92 However, the use of abstract concepts does not mean that the application of the legislation at issue in the main proceedings is left entirely to the discretion of the tax authorities, rendering it unpredictable in its effects, since, as noted in paragraphs 70 and 71 of the present judgment, that application is subject to criteria clearly established in that legislation, enabling the taxpayer to determine the scope of that legislation beforehand and with sufficient precision, without leaving any uncertainty as to its applicability (see, to that effect, judgment of 5 July 2012, SIAT, C‑318/10, EU:C:2012:415, paragraph 57).
93 In the light of all of the foregoing, the answer to the questions referred is that Article 49 TFEU must be interpreted as not precluding national legislation under which, in the determination of a taxpayer’s profits, the deduction of interest paid in respect of a loan debt contracted with a related entity, relating to the acquisition or extension of an interest in another entity which becomes, as a result of that acquisition or extension, an entity related to that taxpayer, is to be refused in full, where that debt is considered to constitute a wholly artificial arrangement or is part of such an arrangement, even if that debt was incurred on an arm’s length basis and the amount of that interest does not exceed that which would have been agreed between independent undertakings.
Costs
94 Since these proceedings are, for the parties to the main proceedings, a step in the action pending before the referring court, the decision on costs is a matter for that court. Costs incurred in submitting observations to the Court, other than the costs of those parties, are not recoverable.

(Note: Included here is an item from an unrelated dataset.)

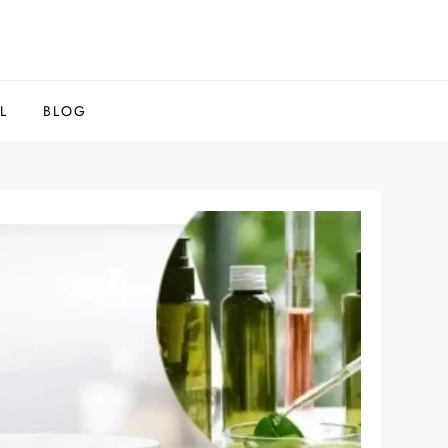
L
BLOG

On those grounds, the Court (First Chamber) hereby rules:
Article 49 TFEU
must be interpreted as:
not precluding national legislation under which, in the determination of a taxpayer’s profits, the deduction of interest paid in respect of a loan debt contracted with a related entity, relating to the acquisition or extension of an interest in another entity which becomes, as a result of that acquisition or extension, an entity related to that taxpayer is to be refused in full, where that debt is considered to constitute a wholly artificial arrangement or is part of such an arrangement, even if that debt was incurred on an arm’s length basis and the amount of that interest does not exceed that which would have been agreed between independent undertakings.